Exercise details
Rewrite every item below, replacing "pose" with "view" and leaving everything else unchanged. Omit the pictures from your answer.

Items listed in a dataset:
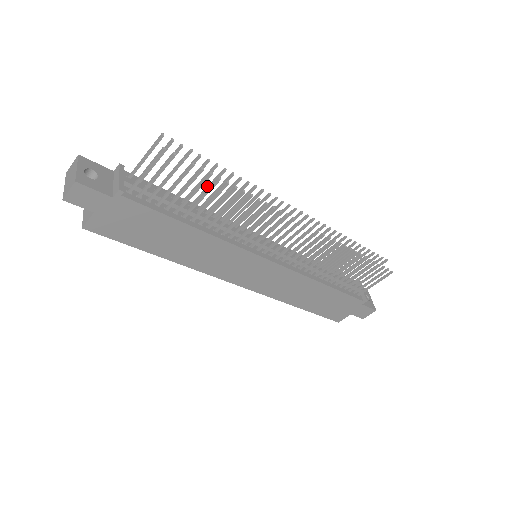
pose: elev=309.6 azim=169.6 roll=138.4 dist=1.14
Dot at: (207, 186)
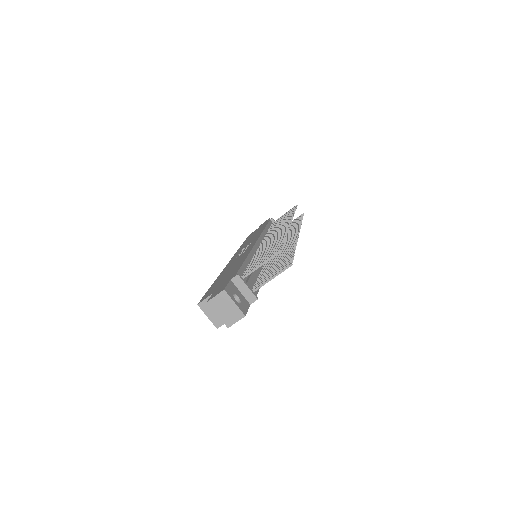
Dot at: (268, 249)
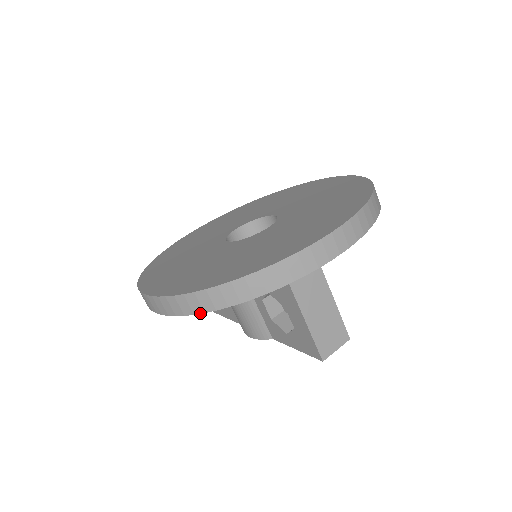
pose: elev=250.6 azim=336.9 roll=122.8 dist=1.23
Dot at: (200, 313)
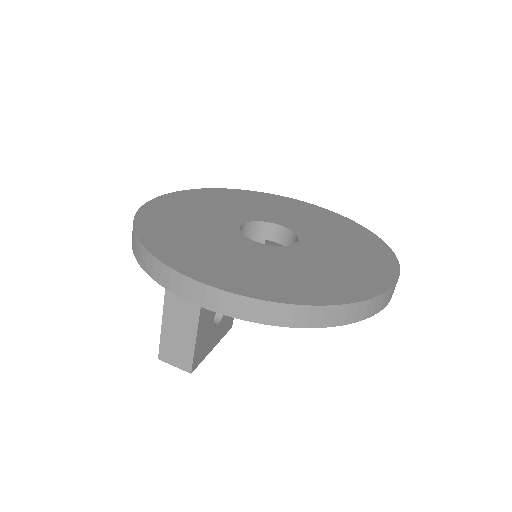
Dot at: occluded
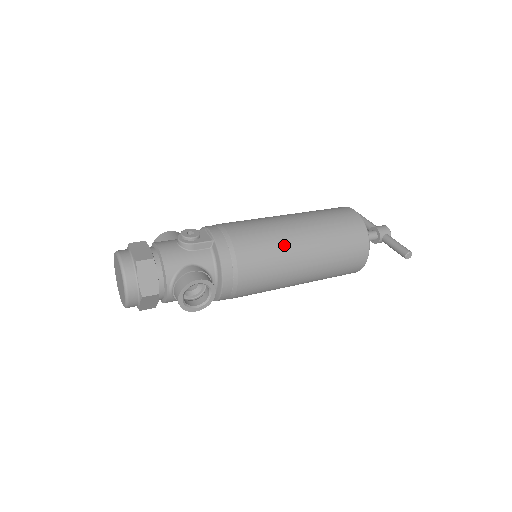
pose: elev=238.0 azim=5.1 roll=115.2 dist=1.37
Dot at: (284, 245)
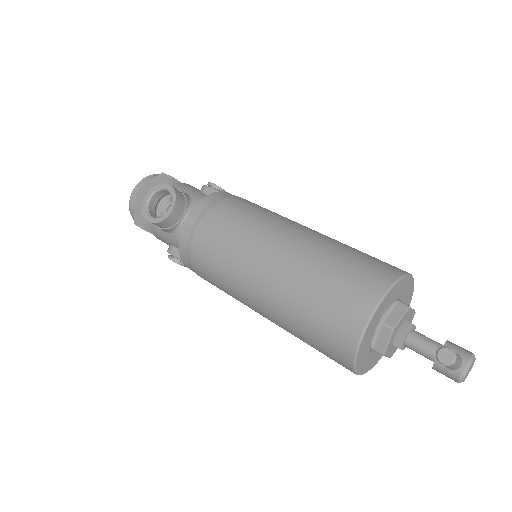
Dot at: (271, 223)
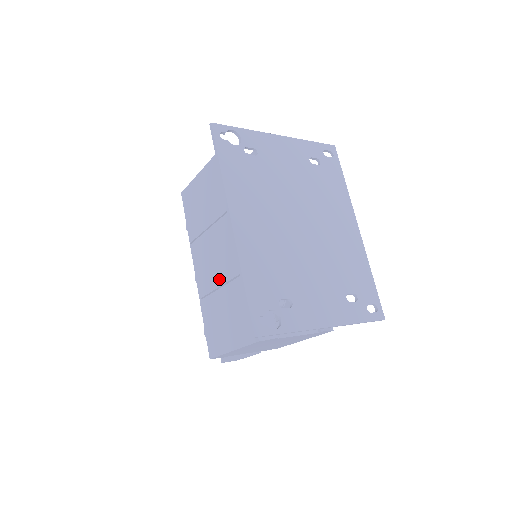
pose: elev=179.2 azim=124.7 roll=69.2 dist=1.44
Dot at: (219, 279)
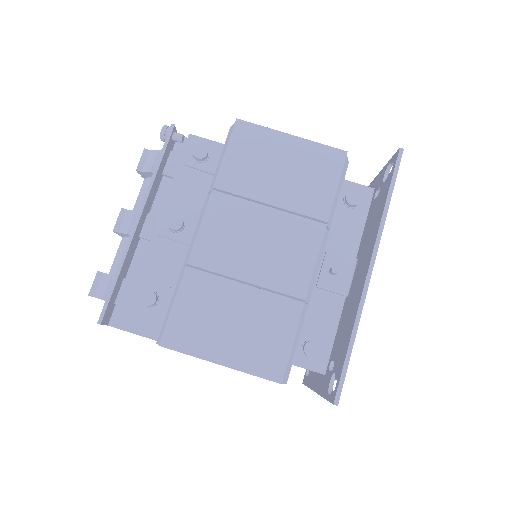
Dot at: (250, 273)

Result of the exercise
view: elev=309.6 azim=169.6 roll=138.4 dist=1.14
Dot at: (207, 186)
Dot at: (268, 249)
view: elev=250.6 azim=336.9 roll=122.8 dist=1.23
Dot at: (200, 313)
Dot at: occluded
view: elev=238.0 azim=5.1 roll=115.2 dist=1.37
Dot at: (284, 245)
Dot at: (271, 223)
view: elev=179.2 azim=124.7 roll=69.2 dist=1.44
Dot at: (219, 279)
Dot at: (250, 273)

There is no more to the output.